Since Sonny is a trail horse, this puddle-phobia was a problem, especially on rainy days. Hamilton worked with Sonny by walking around a puddle while putting himself between the horse and the water. Gradually, Hamilton moved closer to the puddle and stepped into it. Sonny saw that nothing bad happened and eventually put one foot, and then two feet, in the water. Hamilton never said to Sonny, “You have to get in that puddle.” He just concentrated on moving Sonny around and letting go of any need to control the situation. He adds, “Over and over and over again the answer to solving a horse’s problem or a child’s problem or a coworker’s problem is let go.”
The doctor tells another story about when he was riding Sonny in the Rincon Mountains, east of Tucson, when a huge storm came up. “We’re in terrible rocks and I can’t see where I’m going. The weather is horrible. It’s just a very, very dangerous situation. I’m trying to pick my way through these rocks, but I don’t know where I’m going. I just sort of hear this thing — let go.” Hamilton and Sonny kept going a little farther, but the horse was struggling and slipping. Hamilton heard the words again, “Let go.” He took the reins, knotted them and hung them over Sonny’s neck. “I let go, and Sonny starts moving. Don’t ask me how. I don’t understand it . . . . He picks his way around the rocks. We’re going through this storm and we can’t see anything. About an hour later I hear this ‘clump, clump, clump, clump’ and I realize we’re on the wooden bridge that’s 30 yards from the parking lot and that he has gotten me all the way down this mountain just because I was willing to let go and let him use his sense of direction and smell and orientation and get us to where we had to go.”
Practicing peace in difficult times
We live in turbulent times. The evening news, widening political divisions, jobs, financial worries, health concerns and our relationships are just some of the many things that can distract us, disorient us or cause us to be anxious, stressed out and angry. During this season, these frustrations that threaten our sense of peace can be amplified. Practicing peace, ironically, becomes more challenging during this time of year when Christians are called to reflect on the coming of the Prince of Peace. It does us well to remember the passage in Luke where the angels and the heavenly assembly sing, “Glory to God in heaven, and on earth peace among those whom he favors” (2:14).

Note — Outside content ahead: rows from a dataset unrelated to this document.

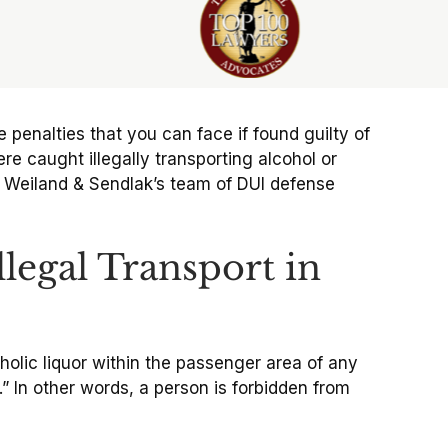
the penalties that you can face if found guilty of
e caught illegally transporting alcohol or
lci Weiland & Sendlak’s team of DUI defense
legal Transport in
holic liquor within the passenger area of any
” In other words, a person is forbidden from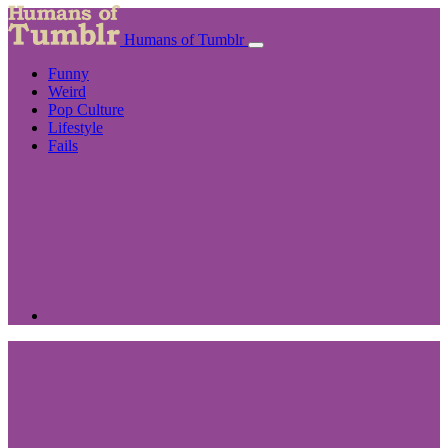
Humans of Tumblr
Funny
Weird
Pop Culture
Lifestyle
Fails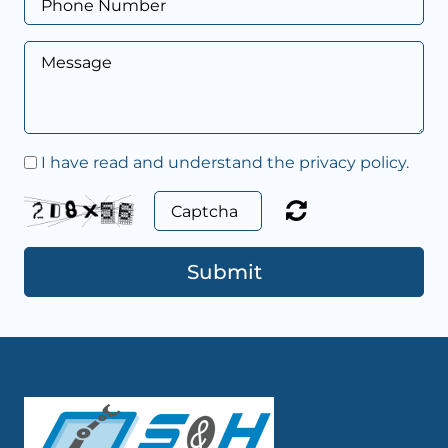
I have read and understand the privacy policy.
Submit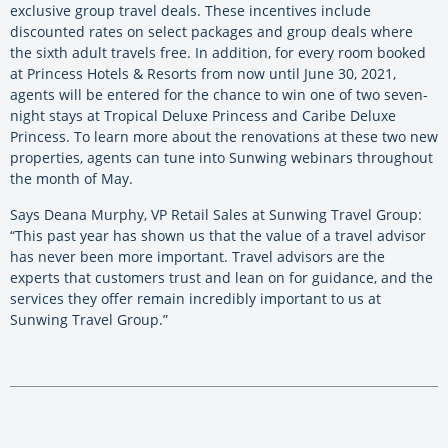
exclusive group travel deals. These incentives include
discounted rates on select packages and group deals where
the sixth adult travels free. In addition, for every room booked
at Princess Hotels & Resorts from now until June 30, 2021,
agents will be entered for the chance to win one of two seven-
night stays at Tropical Deluxe Princess and Caribe Deluxe
Princess. To learn more about the renovations at these two new
properties, agents can tune into Sunwing webinars throughout
the month of May.
Says Deana Murphy, VP Retail Sales at Sunwing Travel Group:
“This past year has shown us that the value of a travel advisor
has never been more important. Travel advisors are the
experts that customers trust and lean on for guidance, and the
services they offer remain incredibly important to us at
Sunwing Travel Group.”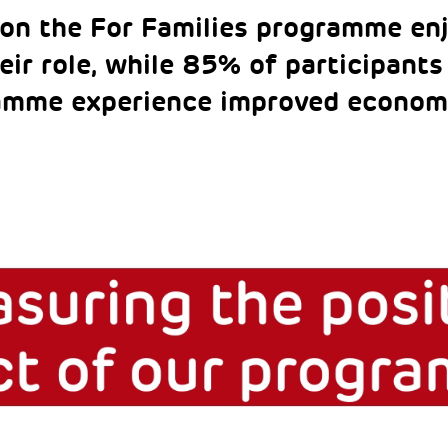
on the For Families programme enj
eir role, while 85% of participants
amme experience improved econom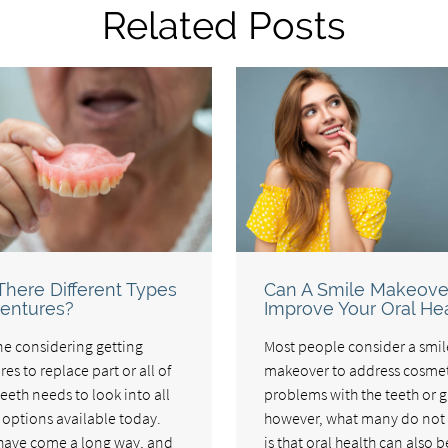
Related Posts
There Different Types
Can A Smile Makeove
entures?
Improve Your Oral He
e considering getting
Most people consider a smil
es to replace part or all of
makeover to address cosmet
teeth needs to look into all
problems with the teeth or 
e options available today.
however, what many do not
have come a long way, and
is that oral health can also b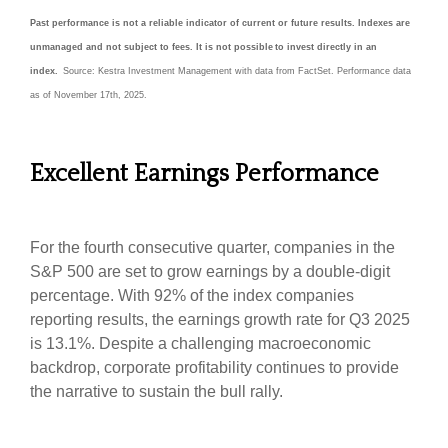
Past performance is not a reliable indicator of current or future results. Indexes are
unmanaged and not subject to fees. It is not possible to invest directly in an
index.
Source: Kestra Investment Management with data from FactSet. Performance data
as of November 17th, 2025.
Excellent Earnings Performance
For the fourth consecutive quarter, companies in the
S&P 500 are set to grow earnings by a double-digit
percentage. With 92% of the index companies
reporting results, the earnings growth rate for Q3 2025
is 13.1%. Despite a challenging macroeconomic
backdrop, corporate profitability continues to provide
the narrative to sustain the bull rally.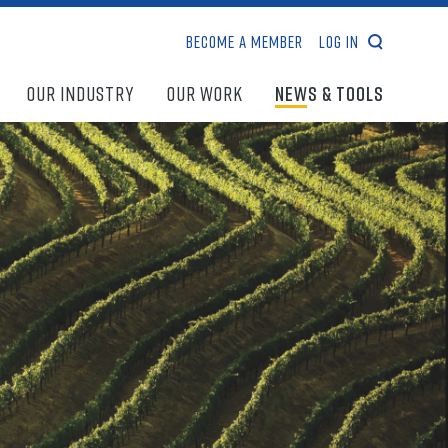
Become a Member
Log In
search
Our Industry
Our Work
News & Tools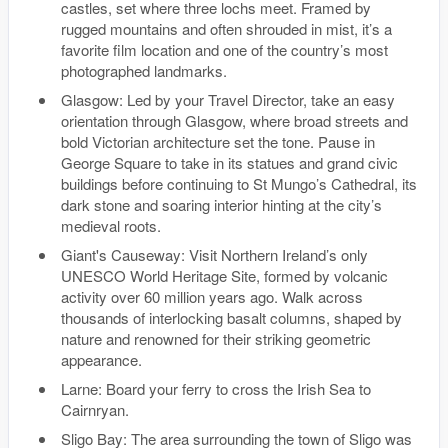
castles, set where three lochs meet. Framed by
rugged mountains and often shrouded in mist, it’s a
favorite film location and one of the country’s most
photographed landmarks.
Glasgow: Led by your Travel Director, take an easy
orientation through Glasgow, where broad streets and
bold Victorian architecture set the tone. Pause in
George Square to take in its statues and grand civic
buildings before continuing to St Mungo’s Cathedral, its
dark stone and soaring interior hinting at the city’s
medieval roots.
Giant's Causeway: Visit Northern Ireland’s only
UNESCO World Heritage Site, formed by volcanic
activity over 60 million years ago. Walk across
thousands of interlocking basalt columns, shaped by
nature and renowned for their striking geometric
appearance.
Larne: Board your ferry to cross the Irish Sea to
Cairnryan.
Sligo Bay: The area surrounding the town of Sligo was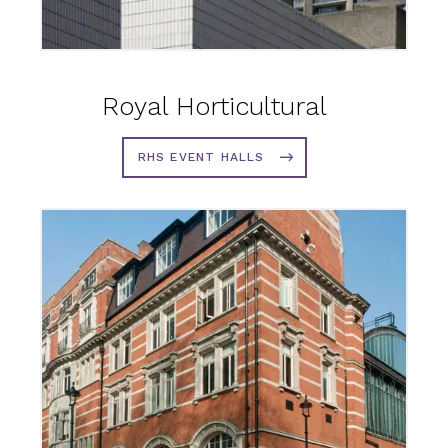
Royal Horticultural
RHS EVENT HALLS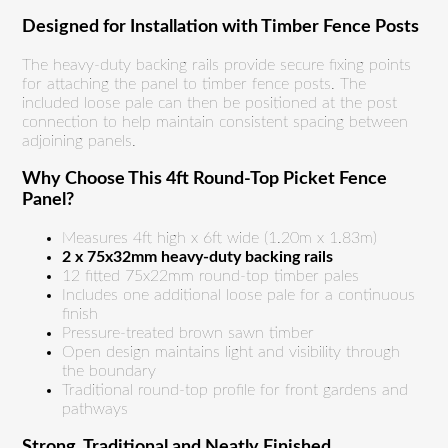
Designed for Installation with Timber Fence Posts
The heavy-duty backing rails provide secure fixing points
for attaching the panel to timber fence posts. The
included loose pale can then be positioned at the post
connection to help maintain consistent spacing between
adjoining panels.
Why Choose This 4ft Round-Top Picket Fence
Panel?
Measures 4ft high x 6ft wide (1.20m x 1.83m)
2 x 75x32mm heavy-duty backing rails
12 fitted 75x22mm round-top timber pales
Includes one additional loose pale for a continuous
finish
Pressure-treated brown sawn timber
Open design maintains light and visibility through
the boundary
Traditional round-top profile for front gardens and
pathways
Strong, Traditional and Neatly Finished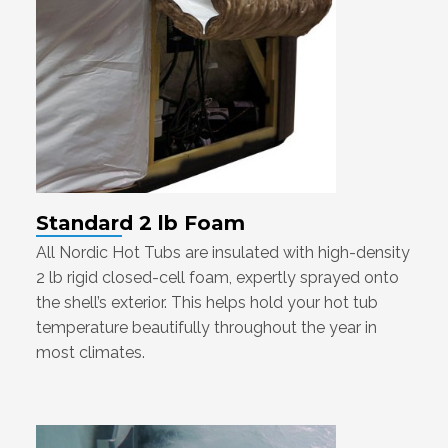
Standard 2 lb Foam
All Nordic Hot Tubs are insulated with high-density
2 lb rigid closed-cell foam, expertly sprayed onto
the shell’s exterior. This helps hold your hot tub
temperature beautifully throughout the year in
most climates.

Through the lessons Hamilton has learned, we see that horses, for one, have something to teach us about how to practice peace and work for change. This desire for change on a personal level is also present in the hymn “Let There Be Peace on Earth” with its call to “let it begin with me.” As this season of Advent comes to an end, let us practice peace by taking a deep breath, paying attention and letting go.